### TASKS TO COMPLETE:
A - Condense the paragraph in the remote control switch thread that begins "Karson, I got it at the Black and Decker Outlet" into a short bulleted list that keeps its main facts.
B - According to the remote control switch thread, where does Milo keep the key fob?
C - From the remote control switch thread, write out the text from "I wanted to" up to and including "got nothing there.", renaming "coupon" as "voucher".

# Remote Control Switch



## Karson (May 9, 2006)

Great Al. I was wondering if you bought it locally.

That should work great for a vacuum and a sander. Use the remote to turn them on and off.


----------



## Milo (Apr 24, 2009)

My wife got me this for Christmas. I LOVE it. I have my air handler and ceiling air filter hooked up and love the convenience.

Highly recommended.


----------



## dustyal (Nov 19, 2008)

Karson, I got it at the Black and Decker Outlet on route 1. Even those this switch was Stanley, it was not eligible for their 20% off $20 purchase of Stanley tools and hardware… ugh.

I wanted to stop in at the Direct Tools Factory Outlet next door to use that 20% coupon that was burning a hole in my pocket… but I got nothing there.


----------



## clieb91 (Aug 17, 2007)

Thanks for the post Al, I have been looking for a smaller switch for my vacuum or dust collector. This may be just the ticket.

CtL


----------



## Milo (Apr 24, 2009)

Just to add, I keep the key fob attached to my table saw fence handle for easy access and so I won't loose it.


----------



## dfisher (Mar 4, 2012)

thanks al i have been looking for one with bigger amps i will check in to it


----------

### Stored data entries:

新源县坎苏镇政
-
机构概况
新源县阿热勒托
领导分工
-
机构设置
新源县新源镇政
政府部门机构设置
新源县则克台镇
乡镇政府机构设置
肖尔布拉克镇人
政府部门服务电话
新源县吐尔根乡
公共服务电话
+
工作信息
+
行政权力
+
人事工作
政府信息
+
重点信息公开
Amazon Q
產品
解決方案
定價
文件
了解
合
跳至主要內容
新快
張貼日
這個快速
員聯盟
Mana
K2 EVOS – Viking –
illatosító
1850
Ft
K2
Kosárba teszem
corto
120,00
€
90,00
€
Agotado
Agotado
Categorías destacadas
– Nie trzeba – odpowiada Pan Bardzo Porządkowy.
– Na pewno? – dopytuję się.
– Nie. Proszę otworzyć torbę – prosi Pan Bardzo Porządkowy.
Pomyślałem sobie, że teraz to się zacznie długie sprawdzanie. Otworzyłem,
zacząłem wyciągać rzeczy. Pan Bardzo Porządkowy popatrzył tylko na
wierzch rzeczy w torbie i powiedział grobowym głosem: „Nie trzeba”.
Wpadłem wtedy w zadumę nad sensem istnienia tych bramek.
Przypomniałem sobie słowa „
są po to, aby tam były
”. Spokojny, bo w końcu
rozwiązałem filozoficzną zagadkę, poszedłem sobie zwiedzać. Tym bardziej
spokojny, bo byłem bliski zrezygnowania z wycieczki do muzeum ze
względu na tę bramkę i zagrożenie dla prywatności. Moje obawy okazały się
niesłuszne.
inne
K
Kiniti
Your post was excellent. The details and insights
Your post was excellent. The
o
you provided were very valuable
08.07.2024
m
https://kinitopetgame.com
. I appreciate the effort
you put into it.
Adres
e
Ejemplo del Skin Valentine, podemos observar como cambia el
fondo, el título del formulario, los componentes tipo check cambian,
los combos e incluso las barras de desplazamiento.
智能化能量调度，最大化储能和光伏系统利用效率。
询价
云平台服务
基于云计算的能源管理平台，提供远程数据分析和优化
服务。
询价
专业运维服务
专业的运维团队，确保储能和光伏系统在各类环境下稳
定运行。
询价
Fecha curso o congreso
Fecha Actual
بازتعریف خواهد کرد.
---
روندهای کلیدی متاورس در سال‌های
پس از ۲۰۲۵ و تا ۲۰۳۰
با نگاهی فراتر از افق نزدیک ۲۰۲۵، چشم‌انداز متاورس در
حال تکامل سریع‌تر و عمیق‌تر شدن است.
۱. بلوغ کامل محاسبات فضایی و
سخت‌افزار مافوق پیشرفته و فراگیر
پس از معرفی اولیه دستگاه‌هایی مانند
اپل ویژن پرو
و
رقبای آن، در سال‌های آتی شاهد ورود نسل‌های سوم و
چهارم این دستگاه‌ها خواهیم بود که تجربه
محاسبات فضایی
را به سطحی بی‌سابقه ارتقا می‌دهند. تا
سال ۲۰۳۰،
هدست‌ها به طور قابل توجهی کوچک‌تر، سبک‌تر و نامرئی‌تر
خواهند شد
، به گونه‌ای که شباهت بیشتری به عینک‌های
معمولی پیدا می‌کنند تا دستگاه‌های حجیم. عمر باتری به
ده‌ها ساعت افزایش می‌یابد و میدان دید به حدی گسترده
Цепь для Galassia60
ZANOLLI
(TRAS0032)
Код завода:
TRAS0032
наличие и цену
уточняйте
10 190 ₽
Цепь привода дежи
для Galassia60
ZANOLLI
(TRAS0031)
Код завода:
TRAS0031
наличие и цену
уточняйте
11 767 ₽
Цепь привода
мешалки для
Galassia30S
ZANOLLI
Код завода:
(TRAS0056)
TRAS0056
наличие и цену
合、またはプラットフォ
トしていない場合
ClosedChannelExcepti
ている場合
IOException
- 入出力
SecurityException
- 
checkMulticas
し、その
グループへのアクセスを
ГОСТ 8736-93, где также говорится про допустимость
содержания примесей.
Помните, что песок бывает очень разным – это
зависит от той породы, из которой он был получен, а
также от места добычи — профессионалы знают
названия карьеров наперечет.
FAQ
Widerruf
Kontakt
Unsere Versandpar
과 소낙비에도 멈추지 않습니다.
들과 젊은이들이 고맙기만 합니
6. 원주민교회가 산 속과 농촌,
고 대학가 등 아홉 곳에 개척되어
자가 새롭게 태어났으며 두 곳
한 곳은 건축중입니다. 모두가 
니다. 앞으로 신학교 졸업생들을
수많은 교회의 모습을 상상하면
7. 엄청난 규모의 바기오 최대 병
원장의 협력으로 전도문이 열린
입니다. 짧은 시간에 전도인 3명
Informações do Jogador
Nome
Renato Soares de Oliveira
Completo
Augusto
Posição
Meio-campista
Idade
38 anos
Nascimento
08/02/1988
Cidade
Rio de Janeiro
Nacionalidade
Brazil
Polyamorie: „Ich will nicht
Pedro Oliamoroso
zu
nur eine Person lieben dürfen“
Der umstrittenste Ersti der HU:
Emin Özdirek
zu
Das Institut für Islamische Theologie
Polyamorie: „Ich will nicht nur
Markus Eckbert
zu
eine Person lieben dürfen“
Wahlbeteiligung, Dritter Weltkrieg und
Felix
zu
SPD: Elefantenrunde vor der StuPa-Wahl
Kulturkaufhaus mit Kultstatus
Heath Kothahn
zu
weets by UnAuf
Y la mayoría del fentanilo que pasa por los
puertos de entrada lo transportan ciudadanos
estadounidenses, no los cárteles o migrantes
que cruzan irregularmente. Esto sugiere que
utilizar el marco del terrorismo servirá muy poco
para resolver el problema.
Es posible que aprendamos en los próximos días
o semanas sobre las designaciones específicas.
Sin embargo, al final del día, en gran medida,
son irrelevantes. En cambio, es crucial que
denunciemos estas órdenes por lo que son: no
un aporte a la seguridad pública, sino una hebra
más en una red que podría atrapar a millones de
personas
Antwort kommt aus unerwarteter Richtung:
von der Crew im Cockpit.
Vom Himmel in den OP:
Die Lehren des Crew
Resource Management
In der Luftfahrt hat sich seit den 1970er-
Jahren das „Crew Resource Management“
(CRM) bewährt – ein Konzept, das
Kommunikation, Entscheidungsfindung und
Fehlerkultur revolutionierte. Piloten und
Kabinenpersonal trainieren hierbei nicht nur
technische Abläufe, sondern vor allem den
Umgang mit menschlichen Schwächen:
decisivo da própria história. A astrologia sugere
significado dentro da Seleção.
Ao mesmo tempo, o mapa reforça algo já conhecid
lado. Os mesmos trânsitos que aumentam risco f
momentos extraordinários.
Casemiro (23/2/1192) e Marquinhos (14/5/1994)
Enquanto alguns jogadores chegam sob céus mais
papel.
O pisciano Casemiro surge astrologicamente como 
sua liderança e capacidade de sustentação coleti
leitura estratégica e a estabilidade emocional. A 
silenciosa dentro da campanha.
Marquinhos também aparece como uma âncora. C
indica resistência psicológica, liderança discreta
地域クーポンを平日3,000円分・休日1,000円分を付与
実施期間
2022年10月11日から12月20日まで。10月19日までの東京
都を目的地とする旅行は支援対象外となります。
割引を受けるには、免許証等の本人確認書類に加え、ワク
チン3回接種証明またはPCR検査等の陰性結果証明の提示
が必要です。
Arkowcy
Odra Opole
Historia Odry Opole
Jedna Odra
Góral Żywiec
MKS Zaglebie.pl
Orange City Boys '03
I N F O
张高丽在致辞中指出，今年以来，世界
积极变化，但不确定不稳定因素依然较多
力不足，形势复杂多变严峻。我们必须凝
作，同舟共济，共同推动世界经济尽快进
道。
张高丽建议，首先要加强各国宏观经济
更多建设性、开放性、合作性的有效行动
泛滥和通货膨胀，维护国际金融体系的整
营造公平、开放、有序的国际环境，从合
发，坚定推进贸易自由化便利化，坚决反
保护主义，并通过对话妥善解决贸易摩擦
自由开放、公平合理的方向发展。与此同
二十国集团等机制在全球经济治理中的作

### PER-TASK OUTPUTS:
A -
- The switch was bought at the Black and Decker Outlet on route 1.
- Although it was a Stanley switch, it did not qualify for the outlet's 20% off a $20 purchase of Stanley tools and hardware.

B - Milo keeps it attached to the table saw fence handle.

C -
I wanted to stop in at the Direct Tools Factory Outlet next door to use that 20% voucher that was burning a hole in my pocket… but I got nothing there.